### Source records:

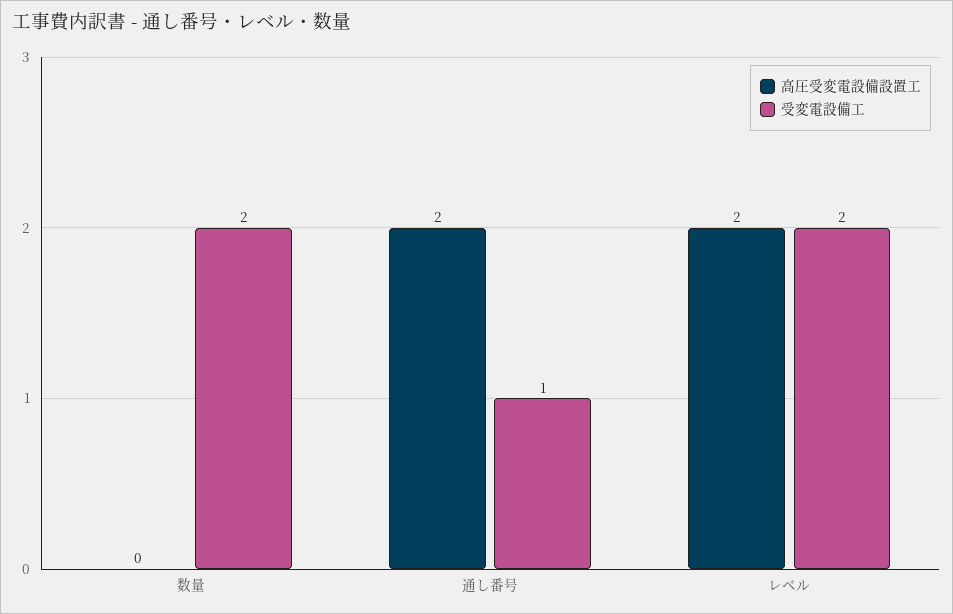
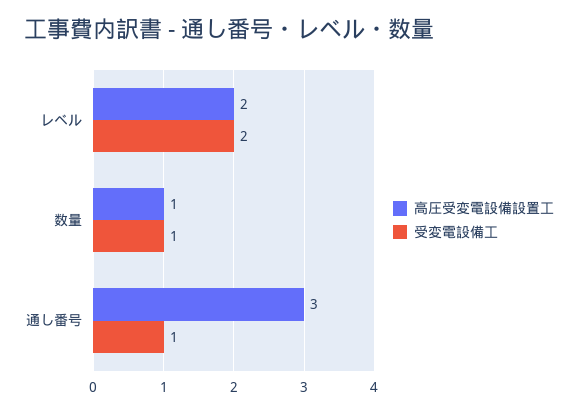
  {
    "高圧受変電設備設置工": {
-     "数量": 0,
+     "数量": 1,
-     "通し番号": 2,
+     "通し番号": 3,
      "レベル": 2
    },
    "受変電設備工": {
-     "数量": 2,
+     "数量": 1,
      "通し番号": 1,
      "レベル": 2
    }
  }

---

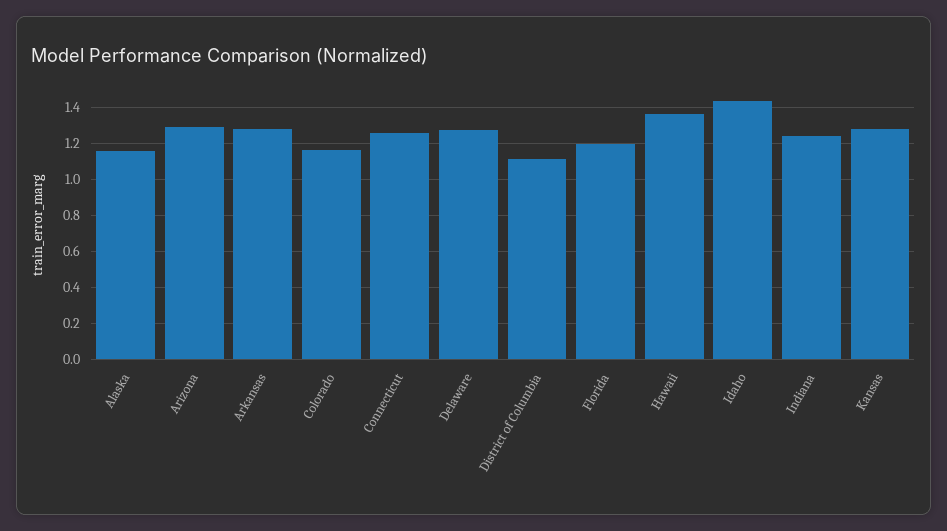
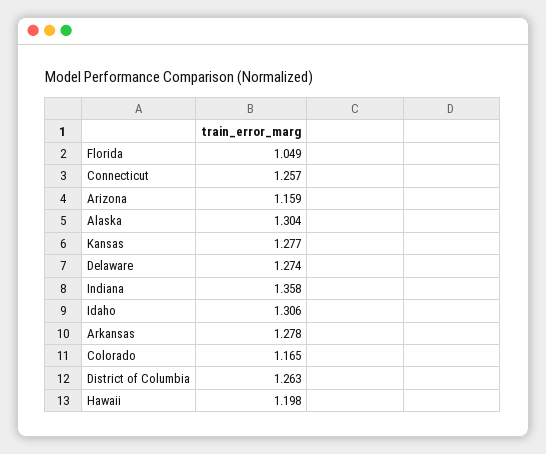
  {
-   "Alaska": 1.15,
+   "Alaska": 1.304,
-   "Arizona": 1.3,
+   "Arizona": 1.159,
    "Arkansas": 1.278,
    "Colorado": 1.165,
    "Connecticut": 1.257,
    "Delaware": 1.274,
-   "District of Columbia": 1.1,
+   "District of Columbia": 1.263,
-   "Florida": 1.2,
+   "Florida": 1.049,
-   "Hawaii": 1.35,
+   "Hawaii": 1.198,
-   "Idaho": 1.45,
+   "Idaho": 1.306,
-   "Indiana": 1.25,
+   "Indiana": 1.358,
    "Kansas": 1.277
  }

--

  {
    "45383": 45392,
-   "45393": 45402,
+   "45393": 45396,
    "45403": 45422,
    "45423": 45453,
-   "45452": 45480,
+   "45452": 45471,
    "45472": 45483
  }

### What needs to be done:
Filter the records for the string "Columbia" and copy every line that holds it.

### Answer box:
-   "District of Columbia": 1.1,
+   "District of Columbia": 1.263,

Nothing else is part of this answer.